1) Pizza is not a topping free for all. A little goes a long way. And yes, cheese is a topping, not a base.
2) Use a decent napoletana sauce for the base. Throw some fresh herbs in while you’re at it. You deserve it.
3) Roll the base out really, really thinly. Once again, this isn’t Debonairs.
4) Get your oven really really hot, and preheat your pan. It’s all about the crisp.
So go on. Make this at least once in your life. Your friends and significant others will thank you.
If you want the full pizza making experience, I suggest some decent wine and music at the ready. I’m going through a Patti Smith and Sauvignon Blanc stage. How can you not love a woman with lyrics like:
It was if someone had spread butter on all the fine points of the stars
‘Cause when he looked up they started to slip.
Then he put his head in the crux of his arm
And he started to drift, drift to the belly of a ship…
The woman is a genius. And goes very well with a dry white wine. Like all the best.
Pizza Dough (Jamie Oliver)
• 1kg strong white bread flour or Tipo ‘00’ flour
• 1 level tablespoon fine sea salt
• 2 x 7g sachets of dried yeast
• 1 tablespoon golden caster sugar
• 4 tablespoons extra virgin olive oil
• 650ml lukewarm water
Sieve the flour and salt on to a clean work surface and make a well in the middle. In a jug, mix the yeast, sugar and olive oil into the water and leave for a few minutes, then pour into the well. Using a fork, bring the flour in gradually from the sides and swirl it into the liquid. Keep mixing, drawing larger amounts of flour in, and when it all starts to come together, work the rest of the flour in with your clean, flour-dusted hands. Knead until you have a smooth, springy dough.

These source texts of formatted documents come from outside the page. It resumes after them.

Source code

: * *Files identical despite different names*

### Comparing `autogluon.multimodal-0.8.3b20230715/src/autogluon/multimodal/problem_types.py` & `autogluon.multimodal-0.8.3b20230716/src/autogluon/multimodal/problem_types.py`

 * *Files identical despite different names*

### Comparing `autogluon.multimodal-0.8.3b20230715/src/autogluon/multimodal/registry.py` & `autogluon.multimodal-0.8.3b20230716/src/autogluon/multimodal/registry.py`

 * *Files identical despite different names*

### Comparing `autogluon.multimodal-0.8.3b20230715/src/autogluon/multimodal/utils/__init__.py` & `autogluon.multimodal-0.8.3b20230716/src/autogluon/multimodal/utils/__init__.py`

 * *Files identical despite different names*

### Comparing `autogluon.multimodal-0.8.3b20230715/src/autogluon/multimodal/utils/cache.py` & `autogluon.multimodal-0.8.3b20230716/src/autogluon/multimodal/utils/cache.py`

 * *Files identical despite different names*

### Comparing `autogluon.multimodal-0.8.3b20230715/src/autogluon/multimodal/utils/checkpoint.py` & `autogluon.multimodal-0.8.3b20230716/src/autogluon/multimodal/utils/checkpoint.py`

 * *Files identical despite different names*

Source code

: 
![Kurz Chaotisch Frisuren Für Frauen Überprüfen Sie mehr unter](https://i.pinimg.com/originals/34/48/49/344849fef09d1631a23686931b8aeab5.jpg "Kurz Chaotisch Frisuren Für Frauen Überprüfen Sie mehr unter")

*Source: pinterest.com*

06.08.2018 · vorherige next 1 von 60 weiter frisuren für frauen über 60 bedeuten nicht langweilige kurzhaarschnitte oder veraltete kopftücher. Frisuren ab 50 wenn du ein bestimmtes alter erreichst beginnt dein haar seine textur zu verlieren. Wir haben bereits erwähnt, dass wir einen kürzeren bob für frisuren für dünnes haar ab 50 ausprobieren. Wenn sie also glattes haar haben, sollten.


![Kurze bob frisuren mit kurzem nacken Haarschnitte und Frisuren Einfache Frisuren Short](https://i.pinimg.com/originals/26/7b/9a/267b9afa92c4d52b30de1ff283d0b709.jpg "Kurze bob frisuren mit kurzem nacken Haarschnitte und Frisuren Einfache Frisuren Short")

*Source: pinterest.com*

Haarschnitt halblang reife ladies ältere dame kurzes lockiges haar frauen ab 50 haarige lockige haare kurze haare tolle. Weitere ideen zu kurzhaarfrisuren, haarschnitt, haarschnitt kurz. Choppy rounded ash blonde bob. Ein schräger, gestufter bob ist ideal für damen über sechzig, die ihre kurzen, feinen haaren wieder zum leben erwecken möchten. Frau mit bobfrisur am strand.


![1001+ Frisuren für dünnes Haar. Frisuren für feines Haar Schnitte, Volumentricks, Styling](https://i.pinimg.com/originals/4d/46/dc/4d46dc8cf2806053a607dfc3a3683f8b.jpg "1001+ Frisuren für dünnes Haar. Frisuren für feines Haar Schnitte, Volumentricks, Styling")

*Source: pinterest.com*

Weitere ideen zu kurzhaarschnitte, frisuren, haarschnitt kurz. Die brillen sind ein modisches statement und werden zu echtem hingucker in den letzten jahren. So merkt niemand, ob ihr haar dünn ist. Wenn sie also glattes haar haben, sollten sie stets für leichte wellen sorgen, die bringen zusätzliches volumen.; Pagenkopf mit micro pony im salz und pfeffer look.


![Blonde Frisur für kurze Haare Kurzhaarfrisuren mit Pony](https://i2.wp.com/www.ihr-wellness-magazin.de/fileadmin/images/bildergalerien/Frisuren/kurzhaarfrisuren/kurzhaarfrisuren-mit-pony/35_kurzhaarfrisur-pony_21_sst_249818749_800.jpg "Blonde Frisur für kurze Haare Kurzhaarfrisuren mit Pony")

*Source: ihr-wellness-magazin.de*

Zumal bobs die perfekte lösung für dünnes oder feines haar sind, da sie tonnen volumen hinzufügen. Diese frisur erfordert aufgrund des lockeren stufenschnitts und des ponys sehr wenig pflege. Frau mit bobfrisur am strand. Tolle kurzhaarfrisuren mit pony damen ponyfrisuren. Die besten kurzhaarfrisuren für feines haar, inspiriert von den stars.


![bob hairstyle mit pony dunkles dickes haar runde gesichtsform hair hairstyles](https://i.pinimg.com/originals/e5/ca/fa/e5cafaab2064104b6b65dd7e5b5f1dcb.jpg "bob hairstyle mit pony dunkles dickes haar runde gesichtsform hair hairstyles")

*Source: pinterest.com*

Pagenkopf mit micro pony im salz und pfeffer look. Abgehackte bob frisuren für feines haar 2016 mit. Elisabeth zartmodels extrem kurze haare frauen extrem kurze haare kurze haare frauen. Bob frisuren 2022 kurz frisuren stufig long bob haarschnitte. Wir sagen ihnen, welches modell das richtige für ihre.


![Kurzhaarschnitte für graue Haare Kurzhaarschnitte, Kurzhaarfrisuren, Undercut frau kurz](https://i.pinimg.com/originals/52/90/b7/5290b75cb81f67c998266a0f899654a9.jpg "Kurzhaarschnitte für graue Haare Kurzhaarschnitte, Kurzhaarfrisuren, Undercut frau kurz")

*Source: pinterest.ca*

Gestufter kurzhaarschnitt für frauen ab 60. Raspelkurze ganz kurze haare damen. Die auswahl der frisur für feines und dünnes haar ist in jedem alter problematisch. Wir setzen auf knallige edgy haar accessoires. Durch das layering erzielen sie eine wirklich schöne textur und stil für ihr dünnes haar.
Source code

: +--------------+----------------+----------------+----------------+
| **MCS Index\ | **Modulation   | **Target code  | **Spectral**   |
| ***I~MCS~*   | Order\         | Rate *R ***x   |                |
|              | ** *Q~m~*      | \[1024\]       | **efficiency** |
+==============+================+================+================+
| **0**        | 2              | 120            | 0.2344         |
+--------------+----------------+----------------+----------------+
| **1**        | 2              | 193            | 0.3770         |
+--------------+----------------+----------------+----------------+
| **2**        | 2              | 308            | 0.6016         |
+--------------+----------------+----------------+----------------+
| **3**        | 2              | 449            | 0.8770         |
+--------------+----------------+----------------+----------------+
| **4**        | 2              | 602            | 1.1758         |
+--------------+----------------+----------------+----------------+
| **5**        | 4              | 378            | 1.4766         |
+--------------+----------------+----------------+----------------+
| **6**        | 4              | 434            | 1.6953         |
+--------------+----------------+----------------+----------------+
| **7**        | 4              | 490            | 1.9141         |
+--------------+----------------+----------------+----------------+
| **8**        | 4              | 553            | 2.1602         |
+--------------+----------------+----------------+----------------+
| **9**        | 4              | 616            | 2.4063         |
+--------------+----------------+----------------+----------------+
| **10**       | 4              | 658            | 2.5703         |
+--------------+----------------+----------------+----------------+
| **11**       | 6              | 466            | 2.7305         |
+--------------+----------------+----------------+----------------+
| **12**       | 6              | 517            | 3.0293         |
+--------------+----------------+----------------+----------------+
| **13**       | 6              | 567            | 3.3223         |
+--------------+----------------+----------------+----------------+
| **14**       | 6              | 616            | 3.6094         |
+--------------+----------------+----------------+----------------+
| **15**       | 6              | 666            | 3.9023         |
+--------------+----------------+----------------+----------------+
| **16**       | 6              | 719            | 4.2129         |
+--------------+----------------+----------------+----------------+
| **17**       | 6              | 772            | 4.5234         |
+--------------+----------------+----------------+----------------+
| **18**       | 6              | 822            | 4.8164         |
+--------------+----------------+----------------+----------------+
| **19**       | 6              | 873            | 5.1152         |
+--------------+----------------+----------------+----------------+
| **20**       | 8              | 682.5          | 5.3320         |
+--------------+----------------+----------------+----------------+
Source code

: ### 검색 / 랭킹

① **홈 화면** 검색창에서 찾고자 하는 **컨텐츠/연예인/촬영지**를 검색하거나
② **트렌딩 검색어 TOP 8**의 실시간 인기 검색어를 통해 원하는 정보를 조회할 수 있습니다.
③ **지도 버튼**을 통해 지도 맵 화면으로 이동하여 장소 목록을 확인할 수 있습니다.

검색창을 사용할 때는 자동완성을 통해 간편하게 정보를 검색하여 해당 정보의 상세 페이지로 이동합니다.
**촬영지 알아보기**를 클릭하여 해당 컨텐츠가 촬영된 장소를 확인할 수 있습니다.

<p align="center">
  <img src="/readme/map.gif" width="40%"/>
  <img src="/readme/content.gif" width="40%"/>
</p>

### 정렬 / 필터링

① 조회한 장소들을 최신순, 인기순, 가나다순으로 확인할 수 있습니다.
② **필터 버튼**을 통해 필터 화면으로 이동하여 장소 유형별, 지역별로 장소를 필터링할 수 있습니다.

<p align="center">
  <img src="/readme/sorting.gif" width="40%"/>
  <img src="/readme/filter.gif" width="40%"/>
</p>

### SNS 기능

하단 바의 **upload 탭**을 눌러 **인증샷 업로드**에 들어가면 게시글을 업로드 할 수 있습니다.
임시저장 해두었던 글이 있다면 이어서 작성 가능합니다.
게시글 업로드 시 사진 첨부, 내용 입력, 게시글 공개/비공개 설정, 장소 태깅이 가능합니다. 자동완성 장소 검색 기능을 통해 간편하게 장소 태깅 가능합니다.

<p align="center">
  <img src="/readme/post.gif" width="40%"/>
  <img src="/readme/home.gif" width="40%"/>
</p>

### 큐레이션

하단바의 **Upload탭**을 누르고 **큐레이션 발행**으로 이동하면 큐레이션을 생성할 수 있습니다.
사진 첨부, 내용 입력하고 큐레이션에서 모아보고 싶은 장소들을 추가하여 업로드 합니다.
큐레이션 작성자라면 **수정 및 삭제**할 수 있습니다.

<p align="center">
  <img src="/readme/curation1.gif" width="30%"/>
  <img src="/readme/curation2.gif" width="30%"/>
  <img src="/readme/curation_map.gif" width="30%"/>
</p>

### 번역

Place the ball of dough in a large flour-dusted bowl and flour the top of it. Cover the bowl with a damp cloth and place in a warm room for about an hour until the dough has doubled in size.
Now remove the dough to a flour-dusted surface and knead it around a bit to push the air out with your hands – this is called knocking back the dough. You can either use it immediately, or keep it, wrapped in clingfilm, in the fridge (or freezer) until required.